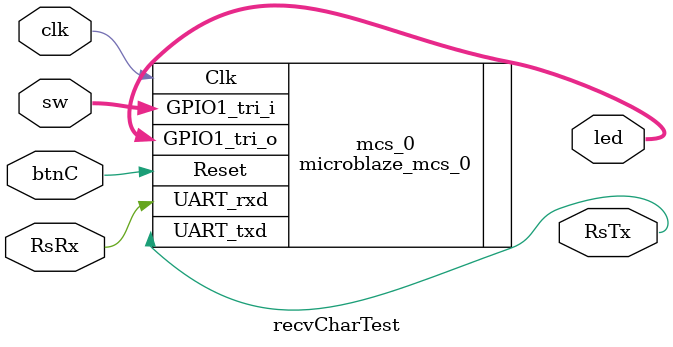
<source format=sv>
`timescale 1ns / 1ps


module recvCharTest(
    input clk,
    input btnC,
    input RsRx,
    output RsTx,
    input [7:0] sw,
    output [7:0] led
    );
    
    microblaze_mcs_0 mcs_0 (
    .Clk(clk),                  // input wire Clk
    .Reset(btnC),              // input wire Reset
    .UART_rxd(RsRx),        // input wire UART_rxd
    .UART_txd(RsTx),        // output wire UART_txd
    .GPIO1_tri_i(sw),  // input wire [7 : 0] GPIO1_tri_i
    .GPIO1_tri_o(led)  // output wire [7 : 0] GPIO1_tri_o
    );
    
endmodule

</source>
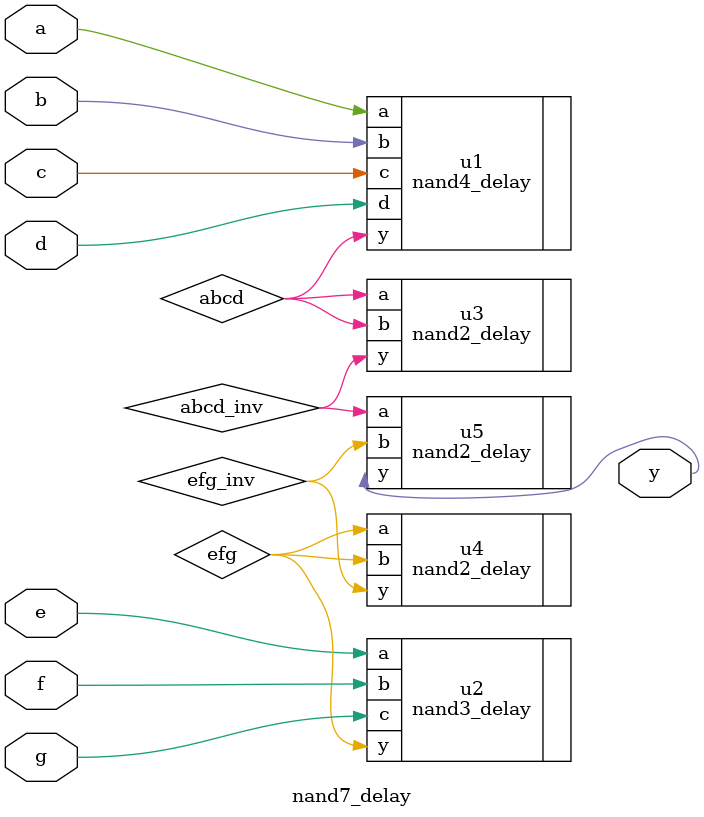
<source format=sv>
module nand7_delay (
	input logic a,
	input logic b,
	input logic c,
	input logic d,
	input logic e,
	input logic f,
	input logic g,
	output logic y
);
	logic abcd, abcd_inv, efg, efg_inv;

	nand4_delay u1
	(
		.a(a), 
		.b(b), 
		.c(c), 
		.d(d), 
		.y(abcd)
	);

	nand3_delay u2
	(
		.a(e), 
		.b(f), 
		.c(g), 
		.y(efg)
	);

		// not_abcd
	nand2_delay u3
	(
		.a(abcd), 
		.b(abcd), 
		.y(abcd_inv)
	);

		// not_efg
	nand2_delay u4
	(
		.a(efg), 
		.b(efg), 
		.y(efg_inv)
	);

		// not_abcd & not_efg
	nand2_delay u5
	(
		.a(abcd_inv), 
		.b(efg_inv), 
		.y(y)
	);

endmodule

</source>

Task: Every line from the data above that contains "RsTx" must appear in the answer.

Response:
    output RsTx,
    .UART_txd(RsTx),        // output wire UART_txd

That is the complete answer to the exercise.